### Your goal
Your answer is to be every line of the material that includes the string "shoulder".

### Data extracts

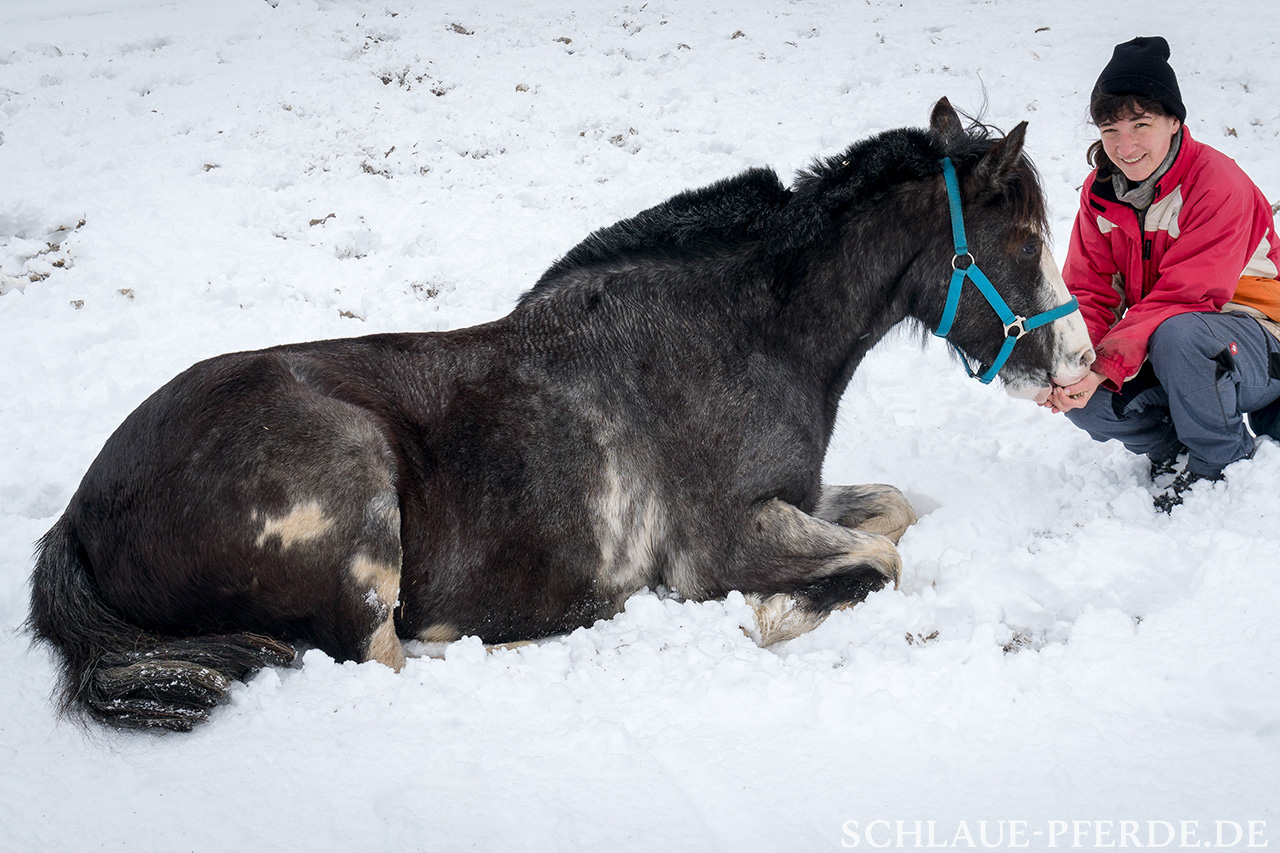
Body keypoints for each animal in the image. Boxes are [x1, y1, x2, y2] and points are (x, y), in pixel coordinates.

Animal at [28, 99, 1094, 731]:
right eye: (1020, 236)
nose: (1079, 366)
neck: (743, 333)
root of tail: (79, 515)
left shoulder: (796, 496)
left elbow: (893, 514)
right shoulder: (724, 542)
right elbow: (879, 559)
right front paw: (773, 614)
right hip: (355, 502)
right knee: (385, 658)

* * *

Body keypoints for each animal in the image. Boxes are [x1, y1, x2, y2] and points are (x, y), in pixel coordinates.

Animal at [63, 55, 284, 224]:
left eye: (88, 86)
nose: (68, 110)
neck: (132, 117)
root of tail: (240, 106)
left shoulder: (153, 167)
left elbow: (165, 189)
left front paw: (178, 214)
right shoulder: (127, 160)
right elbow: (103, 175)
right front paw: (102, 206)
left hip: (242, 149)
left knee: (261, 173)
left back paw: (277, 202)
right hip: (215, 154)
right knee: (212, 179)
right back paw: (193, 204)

...

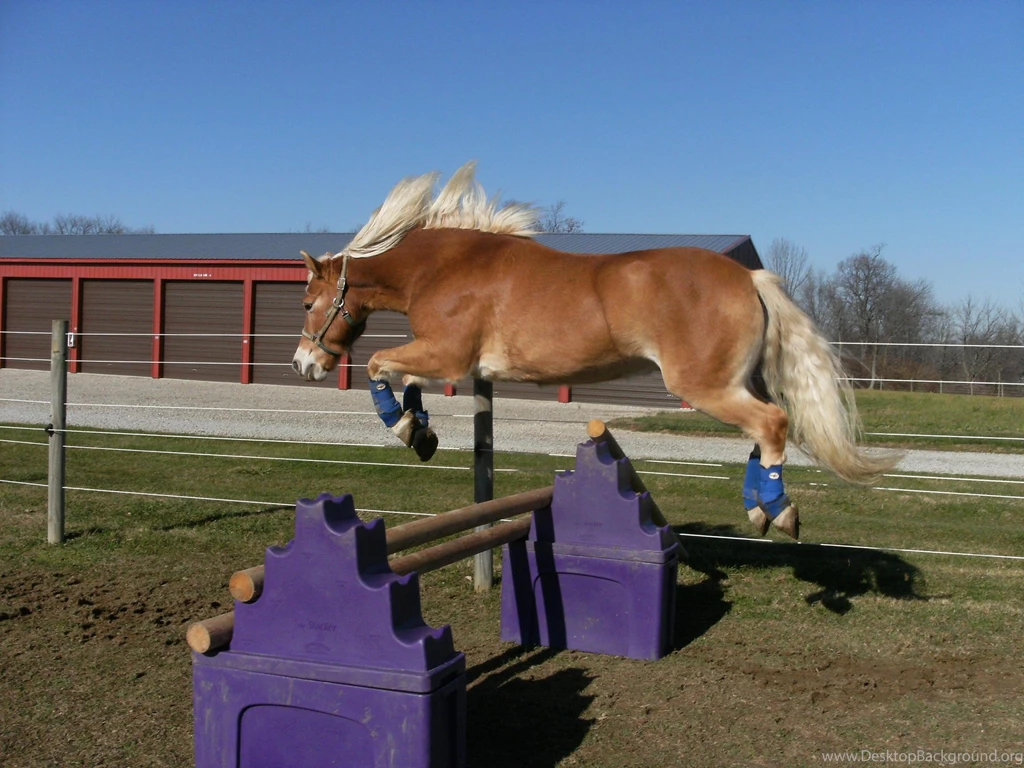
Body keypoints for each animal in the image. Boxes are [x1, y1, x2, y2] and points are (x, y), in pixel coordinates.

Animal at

### Solution
left shoulder: (796, 496)
right shoulder: (724, 542)
left shoulder: (153, 167)
right shoulder: (127, 160)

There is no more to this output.